Oh opposes bloated budgets
City Council adopted a $5.025 billion budget for Fiscal Year 2020. It is the first time the budget has ever gone over $5 billion. Just four years ago, the budget was $4 billion. I’ve voted against the budget each year because it’s increased so much, and I was the only member of Council to vote against this year’s budget. Here’s why.
First of all, each year the city hides money in the budget that will be moved around and spent on things Council didn’t originally approve. We can predict where this money will be by looking at the way each department has spent its budget for the past decade. This year I offered an alternative budget, like I have in the past, that would get rid of this hidden money. We’d save over $160 million. My proposal to cut this spending didn’t pass.
Secondly, one big reason why the city has so much extra money to budget $5 billion in the first place is that over the past couple of years it hasn’t fixed the huge increase in property taxes that result from inaccurate, overly high assessments.
I’ve introduced a bill in Council that would get rid of all 2018 property assessments, which an independent auditor said were inaccurate, and another bill that would prevent any inaccurate assessments from affecting people’s property taxes in the future. The bills have had hearings in City Council already, and I want to bring them to a vote this fall. I urge the public to call their Council representatives to ask them to support this legislation.
I will continue fighting for fair, responsible government, and I invite the public to reach out to my office with any questions or concerns.
Wake up, Philadelphia
People have to pull their heads from the sand. In big cities, George Soros threw a ton of money into campaigns for district attorney/prosecutors. Winners are beholden to his shared mindset that prisons should be largely emptied. You can see what the impact has been in cities like ours, Philadelphia.
DA Larry Krasner won’t prosecute many cases, rather negotiated sentences are the new method of concluding them. Probation for all is the new direction. Homicide rates are the highest in 10 years, violent crime and shootings are also on the rise.
Officers have no incentive to make good, aggressive arrests. Things will get much worse before they get better. God bless us all in the meantime.
Plastic bag ban a bad idea
So the retail sales industry foisted the plastic bags on the American consumer. And now the same industry will receive a 15-cent per bag bonus for their actions. Bags are part of the cost of doing business. This bill now passes that cost on to the consumers. This is typical of Kenney and City Council. They have talked to everyone except the consumer. ShopRite owner Jeff Brown has money in the game and he shouldn’t be involved in these talks because he will eventually make money from it. The 15 cents wouldn’t bother me if it went to plant more trees.

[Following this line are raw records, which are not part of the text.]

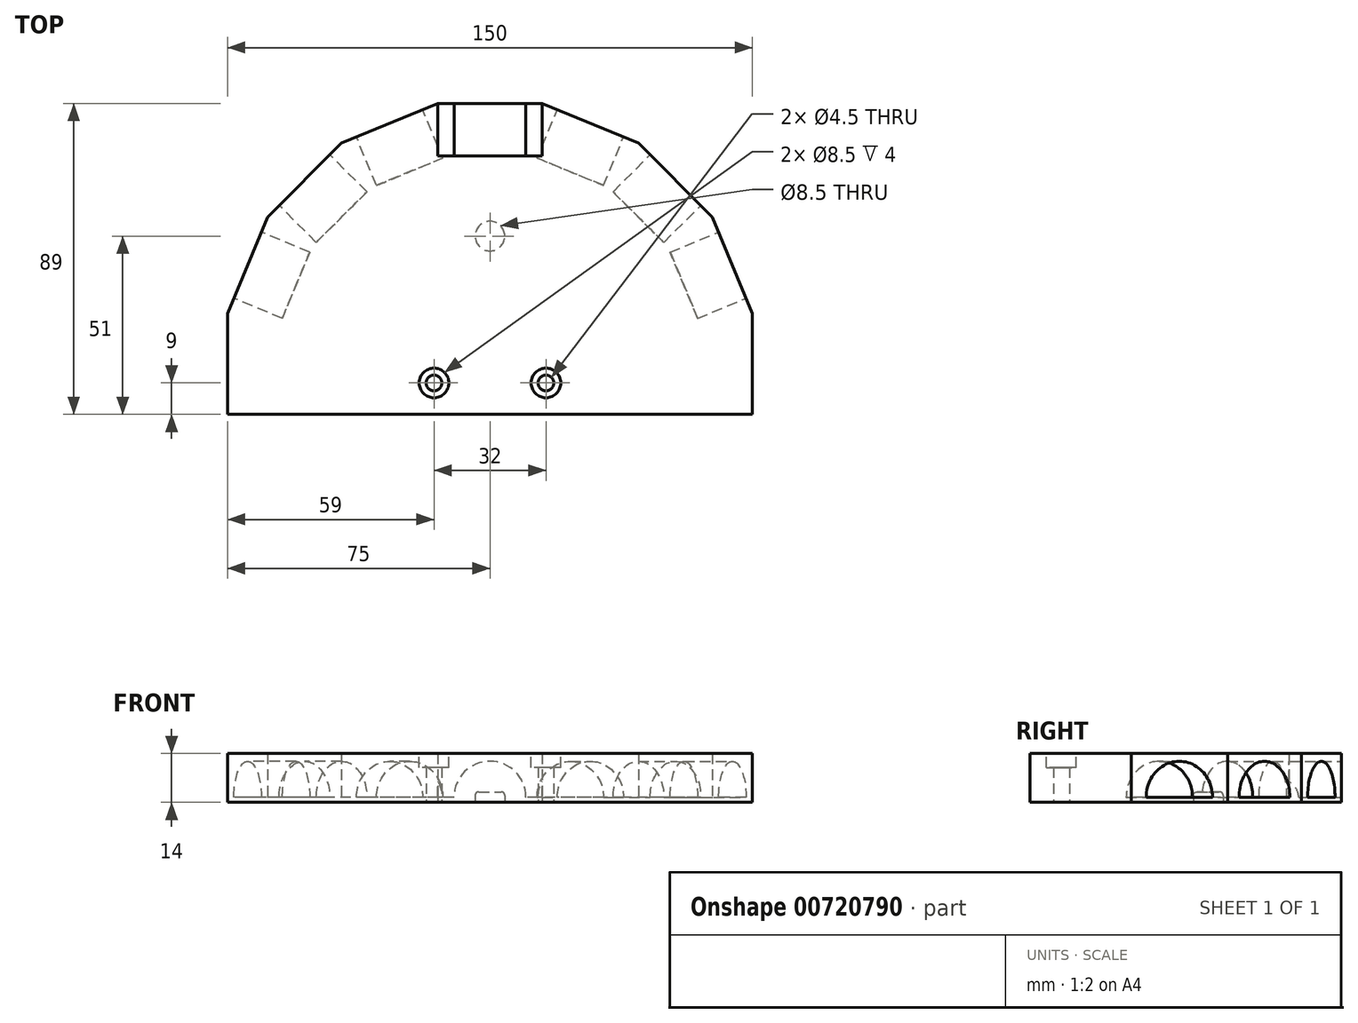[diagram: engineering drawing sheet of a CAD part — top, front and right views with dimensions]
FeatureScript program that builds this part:
annotation { "Feature Type Name" : "Feature", "Feature Type Description" : "" }
export const myFeature = defineFeature(function(context is Context, id is Id, definition is map)
    precondition{}
    {
        {
            var Q0;
            Q0=qCreatedBy(makeId("Top.planeOp"),FACE);
            var sketch = newSketch(context, id + "F0", { "sketchPlane" : qUnion([Q0])});
            skLineSegment(sketch, "E0.bottom", {"start": v(0, 0) * mm, "end": v(150, 0) * mm});
            skLineSegment(sketch, "E0.top", {"start": v(0, -10) * mm, "end": v(150, -10) * mm});
            skLineSegment(sketch, "E0.left", {"start": v(0, 0) * mm, "end": v(0, -10) * mm});
            skLineSegment(sketch, "E0.right", {"start": v(150, 0) * mm, "end": v(150, -10) * mm});
            skLineSegment(sketch, "E1", {"start": v(75, 0) * mm, "end": v(75, -10) * mm, "construction": true});
            skLineSegment(sketch, "E2", {"start": v(75, -5) * mm, "end": v(91, -5) * mm, "construction": true});
            skLineSegment(sketch, "E3", {"start": v(91, -5) * mm, "end": v(59, -5) * mm, "construction": true});
            skCircle(sketch, "E4", {"center": v(59, -5) * mm, "radius": 2.25 * mm});
            skCircle(sketch, "E5", {"center": v(91, -5) * mm, "radius": 2.25 * mm});
            skCircle(sketch, "E6.cCircle", {"center": v(75, 0) * mm, "radius": 75 * mm, "construction": true});
            skLineSegment(sketch, "E6.0", {"start": v(150, 14.92) * mm, "end": v(150, -14.92) * mm});
            skLineSegment(sketch, "E6.1", {"start": v(150, -14.92) * mm, "end": v(138.58, -42.48) * mm});
            skLineSegment(sketch, "E6.2", {"start": v(138.58, -42.48) * mm, "end": v(117.48, -63.58) * mm});
            skLineSegment(sketch, "E6.3", {"start": v(117.48, -63.58) * mm, "end": v(89.92, -75) * mm});
            skLineSegment(sketch, "E6.4", {"start": v(89.92, -75) * mm, "end": v(60.08, -75) * mm});
            skLineSegment(sketch, "E6.5", {"start": v(60.08, -75) * mm, "end": v(32.52, -63.58) * mm});
            skLineSegment(sketch, "E6.6", {"start": v(32.52, -63.58) * mm, "end": v(11.42, -42.48) * mm});
            skLineSegment(sketch, "E6.7", {"start": v(11.42, -42.48) * mm, "end": v(0, -14.92) * mm});
            skLineSegment(sketch, "E6.8", {"start": v(0, -14.92) * mm, "end": v(0, 14.92) * mm});
            skLineSegment(sketch, "E6.9", {"start": v(0, 14.92) * mm, "end": v(11.42, 42.48) * mm});
            skLineSegment(sketch, "E6.10", {"start": v(11.42, 42.48) * mm, "end": v(32.52, 63.58) * mm});
            skLineSegment(sketch, "E6.11", {"start": v(32.52, 63.58) * mm, "end": v(60.08, 75) * mm});
            skLineSegment(sketch, "E6.12", {"start": v(60.08, 75) * mm, "end": v(89.92, 75) * mm});
            skLineSegment(sketch, "E6.13", {"start": v(89.92, 75) * mm, "end": v(117.48, 63.58) * mm});
            skLineSegment(sketch, "E6.14", {"start": v(117.48, 63.58) * mm, "end": v(138.58, 42.48) * mm});
            skLineSegment(sketch, "E6.15", {"start": v(138.58, 42.48) * mm, "end": v(150, 14.92) * mm});
            skPoint(sketch, "E6.0.midPoint", {"position": v(150, 0) * mm});
            skSolve(sketch);
        }
        {
            var Q0;
            {var subQ2=sQuery(id+"F0.wireOp",EDGE,"E0.bottom");Q0=makeQuery(id+"F0.imprint","IMPRINT",FACE,{"disambiguationData":[TD([[makeQuery(id+"F0.imprint","IMPRINT",EDGE,{"derivedFrom":subQ2}),1.0]])]});}
            var Q1;
            {var subQ7=sQuery(id+"F0.wireOp",EDGE,"E0.bottom");Q1=makeQuery(id+"F0.imprint","IMPRINT",FACE,{"disambiguationData":[TD([[makeQuery(id+"F0.imprint","IMPRINT",EDGE,{"derivedFrom":subQ7}),-1.0]])]});}
            var Q2;
            {var subQ0=sQuery(id+"F0.wireOp",EDGE,"E0.left");Q2=makeQuery(id+"F0.imprint","IMPRINT",FACE,{"disambiguationData":[TD([[makeQuery(id+"F0.imprint","IMPRINT",EDGE,{"derivedFrom":subQ0}),1.0]])]});}
            var Q3;
            {var subQ0=sQuery(id+"F0.wireOp",EDGE,"E0.right");Q3=makeQuery(id+"F0.imprint","IMPRINT",FACE,{"disambiguationData":[TD([[makeQuery(id+"F0.imprint","IMPRINT",EDGE,{"derivedFrom":subQ0}),-1.0]])]});}
            extrude(context, id + "F1", {"entities" : qUnion([Q0, Q1, Q2, Q3]), "depth" : 14 * mm, "offsetDistance" : 25 * mm});
        }
        {
            var Q0;
            Q0=makeQuery(id+"F1.opExtrude","SWEPT_FACE",FACE,{"disambiguationData":[OSD([sQuery(id+"F0.wireOp",EDGE,"E6.12")])]});
            var sketch = newSketch(context, id + "F2", { "sketchPlane" : qUnion([Q0])});
            skLineSegment(sketch, "E7", {"start": v(-89.92, 0) * mm, "end": v(-89.92, 1.5) * mm, "construction": true});
            skLineSegment(sketch, "E8", {"start": v(-89.92, 1.5) * mm, "end": v(-60.08, 1.5) * mm});
            skArc(sketch, "E9", {"start": v(-85.25, 1.5) * mm, "mid": v(-75, 11.75) * mm, "end": v(-64.75, 1.5) * mm});
            skSolve(sketch);
        }
        {
            var Q0;
            Q0=makeQuery(id+"F1.opExtrude","SWEPT_FACE",FACE,{"disambiguationData":[OSD([sQuery(id+"F0.wireOp",EDGE,"E6.10")])]});
            var sketch = newSketch(context, id + "F3", { "sketchPlane" : qUnion([Q0])});
            skLineSegment(sketch, "E10", {"start": v(-67.95, 0) * mm, "end": v(-67.95, 1.5) * mm});
            skLineSegment(sketch, "E11", {"start": v(-67.95, 1.5) * mm, "end": v(-38.11, 1.5) * mm});
            skArc(sketch, "E12", {"start": v(-42.78, 1.5) * mm, "mid": v(-53.03, 11.75) * mm, "end": v(-63.28, 1.5) * mm});
            skSolve(sketch);
        }
        {
            var Q0;
            Q0=makeQuery(id+"F1.opExtrude","SWEPT_FACE",FACE,{"disambiguationData":[OSD([sQuery(id+"F0.wireOp",EDGE,"E6.14")])]});
            var sketch = newSketch(context, id + "F4", { "sketchPlane" : qUnion([Q0])});
            skLineSegment(sketch, "E13", {"start": v(-67.95, 0) * mm, "end": v(-67.95, 1.5) * mm});
            skLineSegment(sketch, "E14", {"start": v(-67.95, 1.5) * mm, "end": v(-38.11, 1.5) * mm});
            skArc(sketch, "E15", {"start": v(-42.78, 1.5) * mm, "mid": v(-53.03, 11.75) * mm, "end": v(-63.28, 1.5) * mm});
            skSolve(sketch);
        }
        {
            var Q0;
            Q0 = qSketchRegion(id + "F4", true);
            extrude(context, id + "F5", {"entities" : qUnion([Q0]), "operationType" : NewBodyOperationType.REMOVE, "oppositeDirection" : true, "depth" : 15 * mm, "offsetDistance" : 25 * mm});
        }
        {
            var Q0;
            {var subQ0=sQuery(id+"F2.wireOp",EDGE,"E9");Q0=makeQuery(id+"F2.imprint","IMPRINT",FACE,{"disambiguationData":[TD([[makeQuery(id+"F2.imprint","IMPRINT",EDGE,{"derivedFrom":subQ0}),-1.0]])]});}
            extrude(context, id + "F6", {"entities" : qUnion([Q0]), "operationType" : NewBodyOperationType.REMOVE, "oppositeDirection" : true, "depth" : 15 * mm, "offsetDistance" : 25 * mm});
        }
        {
            var Q0;
            {var subQ0=sQuery(id+"F3.wireOp",EDGE,"E12");Q0=makeQuery(id+"F3.imprint","IMPRINT",FACE,{"disambiguationData":[TD([[makeQuery(id+"F3.imprint","IMPRINT",EDGE,{"derivedFrom":subQ0}),1.0]])]});}
            extrude(context, id + "F7", {"entities" : qUnion([Q0]), "operationType" : NewBodyOperationType.REMOVE, "oppositeDirection" : true, "depth" : 15 * mm, "offsetDistance" : 25 * mm});
        }
        {
            var Q0;
            Q0=makeQuery(id+"F1.opExtrude","CAP_FACE",FACE,{"disambiguationData":[OSD([sQuery(id+"F0.wireOp",EDGE,"E0.top"),sQuery(id+"F0.wireOp",EDGE,"E0.left"),sQuery(id+"F0.wireOp",EDGE,"E0.right"),sQuery(id+"F0.wireOp",EDGE,"E4"),sQuery(id+"F0.wireOp",EDGE,"E5"),sQuery(id+"F0.wireOp",EDGE,"E6.0"),sQuery(id+"F0.wireOp",EDGE,"E6.8"),sQuery(id+"F0.wireOp",EDGE,"E6.9"),sQuery(id+"F0.wireOp",EDGE,"E6.10"),sQuery(id+"F0.wireOp",EDGE,"E6.11"),sQuery(id+"F0.wireOp",EDGE,"E6.12"),sQuery(id+"F0.wireOp",EDGE,"E6.13"),sQuery(id+"F0.wireOp",EDGE,"E6.14"),sQuery(id+"F0.wireOp",EDGE,"E6.15")])],"isStart":false});
            var sketch = newSketch(context, id + "F8", { "sketchPlane" : qUnion([Q0])});
            skCircle(sketch, "E16", {"center": v(59, -5) * mm, "radius": 4.25 * mm});
            skCircle(sketch, "E17", {"center": v(91, -5) * mm, "radius": 4.25 * mm});
            skSolve(sketch);
        }
        {
            var Q0;
            Q0 = qSketchRegion(id + "F8", true);
            extrude(context, id + "F9", {"entities" : qUnion([Q0]), "operationType" : NewBodyOperationType.REMOVE, "oppositeDirection" : true, "depth" : 4 * mm, "offsetDistance" : 25 * mm});
        }
        {
            var Q0;
            Q0=makeQuery(id+"F1.opExtrude","SWEPT_FACE",FACE,{"disambiguationData":[OSD([sQuery(id+"F0.wireOp",EDGE,"E0.top")])]});
            var sketch = newSketch(context, id + "F10", { "sketchPlane" : qUnion([Q0])});
            skSolve(sketch);
        }
        {
            var Q0;
            Q0 = qSketchRegion(id + "F10", true);
            var Q1;
            {var subQ0=sQuery(id+"F0.wireOp",EDGE,"E0.top");Q1=makeQuery(id+"F10.imprint","IMPRINT",FACE,{"disambiguationData":[TD([[makeQuery(id+"F10.imprint","IMPRINT",EDGE,{"derivedFrom":makeQuery(id+"F1.opExtrude","CAP_EDGE",EDGE,{"disambiguationData":[OSD([subQ0])],"isStart":true})}),1.0]])]});}
            extrude(context, id + "F11", {"entities" : qUnion([Q0, Q1]), "operationType" : NewBodyOperationType.ADD, "depth" : 4 * mm, "offsetDistance" : 25 * mm});
        }
        {
            var Q0;
            {var subQ0=sQuery(id+"F0.wireOp",EDGE,"E0.top");Q0=makeQuery(id+"F11.boolean.opBoolean","MERGE",FACE,{"derivedFrom":[makeQuery(id+"F1.opExtrude","CAP_FACE",FACE,{"disambiguationData":[OSD([subQ0,sQuery(id+"F0.wireOp",EDGE,"E0.left"),sQuery(id+"F0.wireOp",EDGE,"E0.right"),sQuery(id+"F0.wireOp",EDGE,"E4"),sQuery(id+"F0.wireOp",EDGE,"E5"),sQuery(id+"F0.wireOp",EDGE,"E6.0"),sQuery(id+"F0.wireOp",EDGE,"E6.8"),sQuery(id+"F0.wireOp",EDGE,"E6.9"),sQuery(id+"F0.wireOp",EDGE,"E6.10"),sQuery(id+"F0.wireOp",EDGE,"E6.11"),sQuery(id+"F0.wireOp",EDGE,"E6.12"),sQuery(id+"F0.wireOp",EDGE,"E6.13"),sQuery(id+"F0.wireOp",EDGE,"E6.14"),sQuery(id+"F0.wireOp",EDGE,"E6.15")])],"isStart":true}),makeQuery(id+"F11.opExtrude","SWEPT_FACE",FACE,{"disambiguationData":[OSD([subQ0]),TDD([makeQuery(id+"F10.imprint","IMPRINT",EDGE,{"derivedFrom":makeQuery(id+"F1.opExtrude","CAP_EDGE",EDGE,{"disambiguationData":[OSD([subQ0])],"isStart":true})})])]})]});}
            var sketch = newSketch(context, id + "F12", { "sketchPlane" : qUnion([Q0])});
            skLineSegment(sketch, "E18", {"start": v(91, 5) * mm, "end": v(59, 5) * mm, "construction": true});
            skLineSegment(sketch, "E19", {"start": v(75, 5) * mm, "end": v(75, -37) * mm, "construction": true});
            skCircle(sketch, "E20", {"center": v(75, -37) * mm, "radius": 4.25 * mm});
            skSolve(sketch);
        }
        {
            var Q0;
            {var subQ0=sQuery(id+"F12.wireOp",EDGE,"E20");var subQ1=makeQuery(id+"F1.opExtrude","CAP_EDGE",EDGE,{"disambiguationData":[OSD([sQuery(id+"F0.wireOp",EDGE,"E6.12")])],"isStart":true});var subQ2=makeQuery(id+"F12.imprint","INTERSECT",VERTEX,{"disambiguationData":[OD(0.0)],"derivedFrom":[subQ1,subQ0]});Q0=makeQuery(id+"F12.imprint","IMPRINT",FACE,{"disambiguationData":[TD([[makeQuery(id+"F12.imprint","IMPRINT",EDGE,{"disambiguationData":[TD([[subQ2,-1.0]])],"derivedFrom":subQ0}),1.0]])]});}
            var Q1;
            {var subQ0=sQuery(id+"F12.wireOp",EDGE,"E20");var subQ1=makeQuery(id+"F1.opExtrude","CAP_EDGE",EDGE,{"disambiguationData":[OSD([sQuery(id+"F0.wireOp",EDGE,"E6.12")])],"isStart":true});var subQ2=makeQuery(id+"F12.imprint","INTERSECT",VERTEX,{"disambiguationData":[OD(0.0)],"derivedFrom":[subQ1,subQ0]});Q1=makeQuery(id+"F12.imprint","IMPRINT",FACE,{"disambiguationData":[TD([[makeQuery(id+"F12.imprint","IMPRINT",EDGE,{"disambiguationData":[TD([[subQ2,1.0]])],"derivedFrom":subQ0}),1.0]])]});}
            extrude(context, id + "F13", {"entities" : qUnion([Q0, Q1]), "operationType" : NewBodyOperationType.REMOVE, "oppositeDirection" : true, "depth" : 3 * mm, "offsetDistance" : 25 * mm});
        }
        {
            var Q0;
            Q0=makeQuery(id+"F13.boolean.opBoolean","COPY",EDGE,{"derivedFrom":makeQuery(id+"F13.opExtrude","CAP_EDGE",EDGE,{"disambiguationData":[OSD([sQuery(id+"F12.wireOp",EDGE,"E20")])],"isStart":true})});
            var Q1;
            Q1=makeQuery(id+"F13.boolean.opBoolean","COPY",EDGE,{"derivedFrom":makeQuery(id+"F13.opExtrude","CAP_EDGE",EDGE,{"disambiguationData":[OSD([sQuery(id+"F12.wireOp",EDGE,"E20")])],"isStart":false})});
            fillet(context, id + "F14", {"entities" : qUnion([Q0, Q1]), "radius" : 1 * mm, "tangentPropagation" : true, "allowEdgeOverflow" : false});
        }
        {
            var Q0;
            Q0=makeQuery(id+"F1.opExtrude","SWEPT_FACE",FACE,{"disambiguationData":[OSD([sQuery(id+"F0.wireOp",EDGE,"E6.9")])]});
            var sketch = newSketch(context, id + "F15", { "sketchPlane" : qUnion([Q0])});
            skLineSegment(sketch, "E21", {"start": v(-43.62, 0) * mm, "end": v(-43.62, 1.5) * mm, "construction": true});
            skLineSegment(sketch, "E22", {"start": v(-43.62, 1.5) * mm, "end": v(-13.78, 1.5) * mm});
            skArc(sketch, "E23", {"start": v(-18.45, 1.5) * mm, "mid": v(-28.7, 11.75) * mm, "end": v(-38.95, 1.5) * mm});
            skSolve(sketch);
        }
        {
            var Q0;
            Q0=makeQuery(id+"F1.opExtrude","SWEPT_FACE",FACE,{"disambiguationData":[OSD([sQuery(id+"F0.wireOp",EDGE,"E6.15")])]});
            var sketch = newSketch(context, id + "F16", { "sketchPlane" : qUnion([Q0])});
            skLineSegment(sketch, "E24", {"start": v(-43.62, 0) * mm, "end": v(-43.62, 1.5) * mm, "construction": true});
            skLineSegment(sketch, "E25", {"start": v(-43.62, 1.5) * mm, "end": v(-13.78, 1.5) * mm});
            skArc(sketch, "E26", {"start": v(-18.45, 1.5) * mm, "mid": v(-28.7, 11.75) * mm, "end": v(-38.95, 1.5) * mm});
            skSolve(sketch);
        }
        {
            var Q0;
            Q0 = qSketchRegion(id + "F16", true);
            extrude(context, id + "F17", {"entities" : qUnion([Q0]), "operationType" : NewBodyOperationType.REMOVE, "oppositeDirection" : true, "depth" : 15 * mm, "offsetDistance" : 25 * mm});
        }
        {
            var Q0;
            {var subQ0=sQuery(id+"F15.wireOp",EDGE,"E23");Q0=makeQuery(id+"F15.imprint","IMPRINT",FACE,{"disambiguationData":[TD([[makeQuery(id+"F15.imprint","IMPRINT",EDGE,{"derivedFrom":subQ0}),1.0]])]});}
            extrude(context, id + "F18", {"entities" : qUnion([Q0]), "operationType" : NewBodyOperationType.REMOVE, "oppositeDirection" : true, "depth" : 15 * mm, "offsetDistance" : 25 * mm});
        }
        {
            var Q0;
            Q0=makeQuery(id+"F1.opExtrude","SWEPT_FACE",FACE,{"disambiguationData":[OSD([sQuery(id+"F0.wireOp",EDGE,"E6.13")])]});
            var sketch = newSketch(context, id + "F19", { "sketchPlane" : qUnion([Q0])});
            skLineSegment(sketch, "E27", {"start": v(-84.2, 0) * mm, "end": v(-84.2, 1.5) * mm});
            skLineSegment(sketch, "E28", {"start": v(-84.2, 1.5) * mm, "end": v(-54.37, 1.5) * mm});
            skArc(sketch, "E29", {"start": v(-59.04, 1.5) * mm, "mid": v(-69.3, 11.75) * mm, "end": v(-79.54, 1.5) * mm});
            skSolve(sketch);
        }
        {
            var Q0;
            Q0=makeQuery(id+"F1.opExtrude","SWEPT_FACE",FACE,{"disambiguationData":[OSD([sQuery(id+"F0.wireOp",EDGE,"E6.11")])]});
            var sketch = newSketch(context, id + "F20", { "sketchPlane" : qUnion([Q0])});
            skLineSegment(sketch, "E30", {"start": v(-84.2, 0) * mm, "end": v(-84.2, 1.5) * mm});
            skLineSegment(sketch, "E31", {"start": v(-84.2, 1.5) * mm, "end": v(-54.37, 1.5) * mm});
            skArc(sketch, "E32", {"start": v(-59.04, 1.5) * mm, "mid": v(-69.3, 11.75) * mm, "end": v(-79.54, 1.5) * mm});
            skSolve(sketch);
        }
        {
            var Q0;
            Q0 = qSketchRegion(id + "F20", true);
            extrude(context, id + "F21", {"entities" : qUnion([Q0]), "operationType" : NewBodyOperationType.REMOVE, "oppositeDirection" : true, "depth" : 15 * mm, "offsetDistance" : 25 * mm});
        }
        {
            var Q0;
            {var subQ0=sQuery(id+"F19.wireOp",EDGE,"E29");Q0=makeQuery(id+"F19.imprint","IMPRINT",FACE,{"disambiguationData":[TD([[makeQuery(id+"F19.imprint","IMPRINT",EDGE,{"derivedFrom":subQ0}),1.0]])]});}
            extrude(context, id + "F22", {"entities" : qUnion([Q0]), "operationType" : NewBodyOperationType.REMOVE, "oppositeDirection" : true, "depth" : 15 * mm, "offsetDistance" : 25 * mm});
        }
    });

The other problem I have with this concept is that very few cashiers or baggers can pack a paper bag properly. They are so used to throwing two or three things in a bag and on to the next bag. A $200 order gets you 15-20 bags. It will be interesting how many paper bags will be used on the same order.
The concept of the law is great but lower the cost to 10 cents (to plant trees) and let Mr. Brown buy his bags, which he is doing anyway.
Thanks to Mr. Kenney and City Council and the soda tax, many Philadelphia consumers have found outlets outside the city so this bill won’t affect them.
Thankful senior citizens
I am a senior citizen in the 6th Councilmanic District.
Councilman Bobby Henon and his work to push legislation to freeze real estate taxes for senior citizens is commendable to us who are on fixed incomes. Also, his countless number of community events each month to bring seniors together with dance and music is rewarding.
Thank you, Bobby, for caring about our district and your continued work on our behalf.